CASERTA – Omicidio Motti, arrestato 46enne: deve scontare altri diciassette anni

CASERTA – Nelle prime ore di oggi, la Squadra Mobile di Caserta ha tratto in arresto Coscione Luigi, di anni 46, destinatario di un ordine di esecuzione per la carcerazione emesso dalla Procura Generale della Repubblica la Corte d’Appello di Napoli – Ufficio Esecuzioni Penali, dovendo scontare una pena residua di anni 17, mesi 3, giorni 29 di reclusione. Il provvedimento restrittivo rappresenta l’epilogo giudiziario di una attività investigativa condotta dalla Polizia di Stato di Caserta e coordinata dalla Direzione Distrettuale Antimafia di Napoli che ha permesso di far luce sull’omicidio di Motti Domenico, avvenuto in data 31.8.1993. In particolare, il corpo della vittima era rivenuto in una strada interpoderale di Carinaro, di fronte allo svincolo della SS Nola-Villa Literno attinto con numerosi colpi di pistola (calibro 9×21 del tipo Beretta in uso alle Forze dell’Ordine e calibro 7,65). Successivamente, nel 2010, su impulso del personale della Squadra Mobile di Caserta, due collaboratori di Giustizia, Della Corte Francesco e Cantone Francesco, rendevano dichiarazioni relativamente a tale omicidio autoaccusandosi e poi indicandogli altri partecipi, tra cui proprio il Coscione Luigi, quale autore materiale. Entrambi i collaboratori fornivano un quadro preciso del contesto criminale di appartenenza, contesto a loro comune, e confessavano una serie di delitti. Le dichiarazioni erano connotate dal carattere della spontaneità; dai verbali di interrogatorio risultavano le ragioni della collaborazione di ciascuno ed emergeva come entrambi avevano iniziato a collaborare mentre si trovavano in stato di detenzione, autoaccusandosi di gravi reati, anche di omicidi, per i quali non erano ancora indagati o imputati. Il racconto, poi, era preciso e circostanziato, ricco di particolari con riferimento alla descrizione sia degli scenari in cui si inquadrava la vicenda delittuosa, sia del movente, che dei partecipi.

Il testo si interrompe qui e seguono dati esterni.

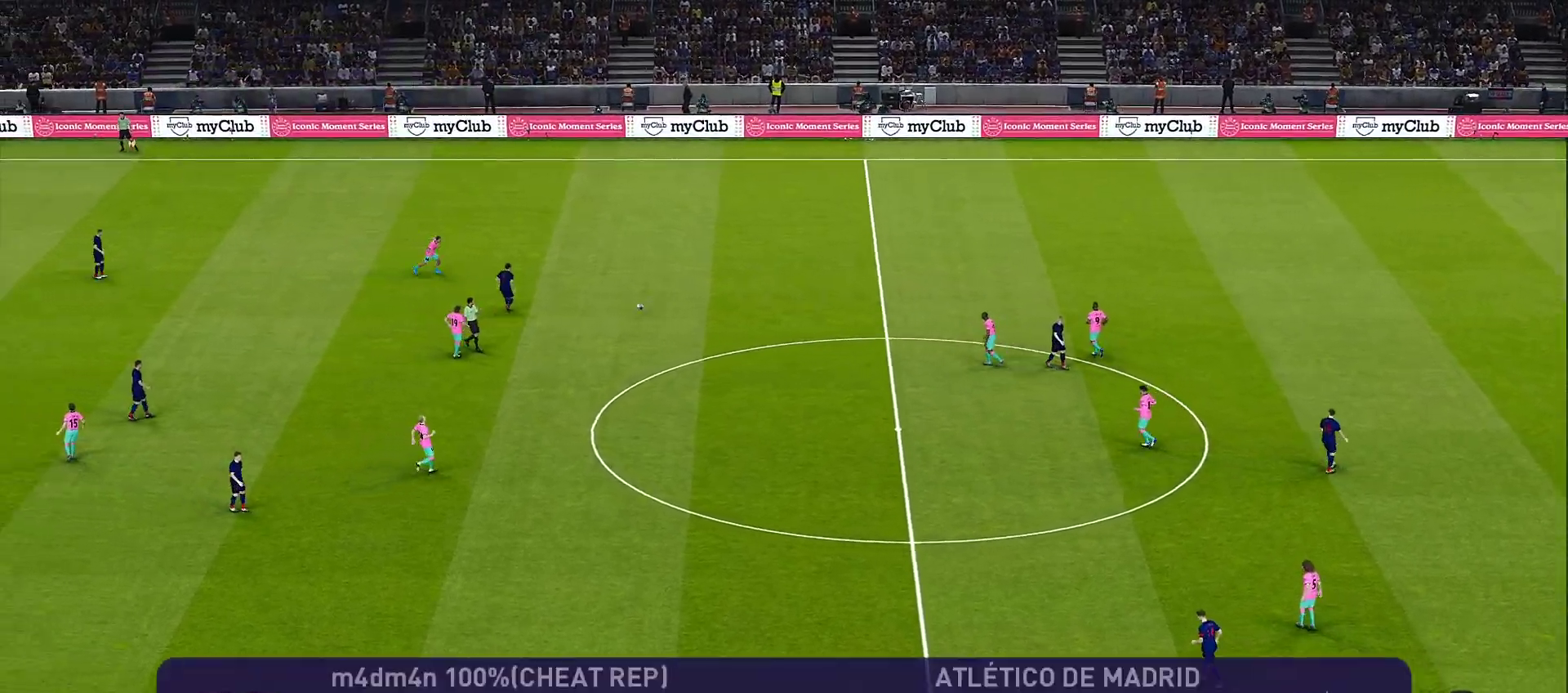
{"buttons": [], "left_stick": "center", "right_stick": "center", "events": [[67, "CROSS", "up"], [67, "SQUARE", "up"], [267, "R1", "up"], [350, "left_stick", "center"]]}
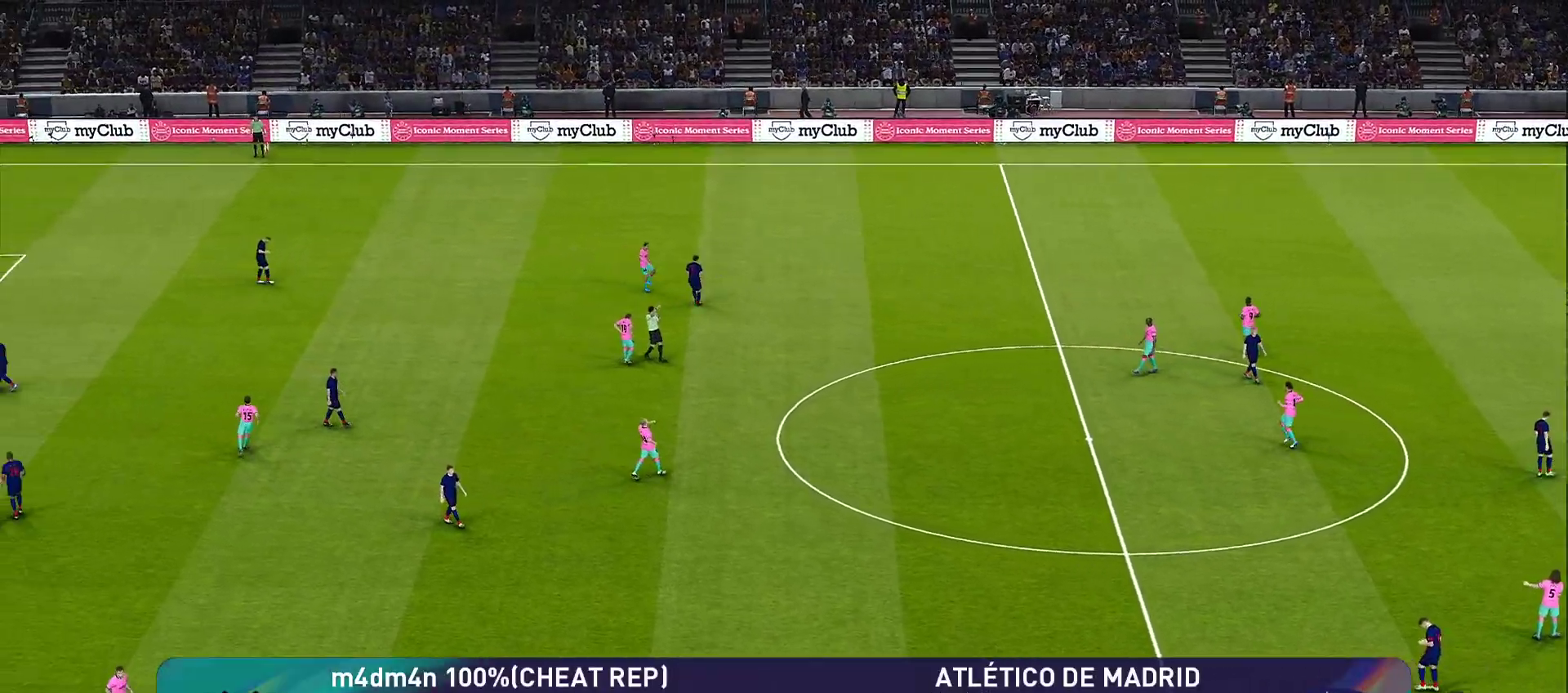
{"buttons": [], "left_stick": "center", "right_stick": "center", "events": []}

Entrambi riferivano di fatti vissuti direttamente, per avervi preso parte, e fornivano la ricostruzione del delitto dalla visuale del partecipe. La causale dell’omicidio Motti era da ricercarsi nella circostanza che lo stesso aveva mostrato più volte il desiderio di allontanarsi dal gruppo BIDOGNETTI, cambiando vita o al massimo continuando a commettere reati in proprio.